Por Ing Héctor Castro Gallegos
En el corazón árido y noble de Sonora late una verdad que muchos olvidan: los ejidatarios no son sólo herederos de la tierra, sino guardianes de la identidad que dio forma a este estado.
Los jóvenes sonorenses —esa generación despierta que ya no se traga los discursos vacíos— comienzan a mirar hacia los campos y los pueblos con un sentido renovado de conciencia. No los ven como restos del pasado, sino como el punto de partida de una nueva soberanía: la soberanía alimentaria, ecológica y social que el país necesita para sobrevivir en los años por venir.
La política, en cambio, sigue caminando por los mismos senderos desgastados, hablando de modernización sin entender que no puede haber progreso sin justicia para quienes labran la tierra que nos sostiene.

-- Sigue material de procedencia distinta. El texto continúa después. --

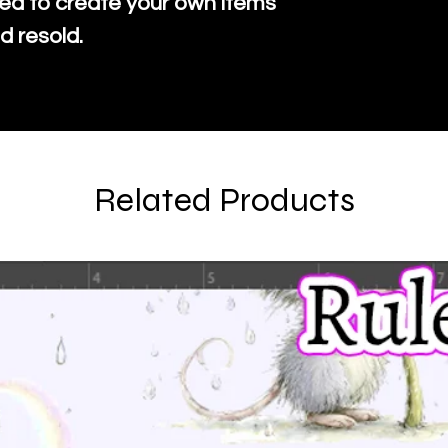
ed to create your own items
d resold.
Related Products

En cada rincón del valle del Yaqui, en los llanos de Caborca, en las fronteras del desierto, los jóvenes están entendiendo que el poder real no se mide en votos, sino en raíces.
Que los ejidatarios, con su callada sabiduría y su lucha silenciosa, representan la última frontera frente al olvido político.
Mientras los partidos se disputan los titulares, el campo se seca, las presas se vacían y los viejos hombres de sombrero miran el cielo con una paciencia ancestral, esperando una lluvia que ya no llega.
Pero hay una nueva mirada que se alza desde las universidades, desde los colectivos rurales, desde los jóvenes que vuelven a hablar de cooperativas, de energía limpia, de agricultura regenerativa y de dignidad. Esa juventud no quiere subsidios: quiere respeto, participación y un nuevo pacto político con quienes trabajan la tierra.
El poder que está por encima de la presidencia —ese que no se elige pero que define el rumbo del país— ha mirado con desdén a los ejidos, porque sabe que en ellos habita la verdadera independencia. Los jóvenes lo saben también.
Por eso cuestionan, por eso reclaman, por eso sueñan con un Sonora donde la tierra deje de ser mercancía para volver a ser destino. Su discurso no es romántico, es pragmático y profundo: sin tierra fértil no hay nación, sin campesino no hay soberanía, sin justicia para el ejidatario no hay futuro posible.
Ellos no quieren volver al pasado, quieren reinventarlo con tecnología, educación y conciencia ambiental, sin que la esencia del campo desaparezca bajo el cemento del olvido. En esta nueva era, la política sonorense enfrenta su mayor desafío: reconciliar el poder con la tierra. Los jóvenes lo intuyen: el verdadero desarrollo no se decreta desde una oficina, se cultiva con manos limpias y visión clara.
Quieren un Sonora donde el ejidatario sea aliado, no rehén del sistema; donde el agua se respete como sagrada y donde la educación rural deje de ser un favor político para convertirse en política de Estado.
En ellos se está gestando una revolución silenciosa, una conciencia colectiva que no busca destruir, sino reconstruir lo que otros abandonaron. Los hijos de la tierra están despertando… y cuando ellos hablen, cuando ellos voten, cuando ellos decidan volver al campo con dignidad, el poder real tendrá que escuchar, porque ese será el día en que Sonora renazca desde sus raíces.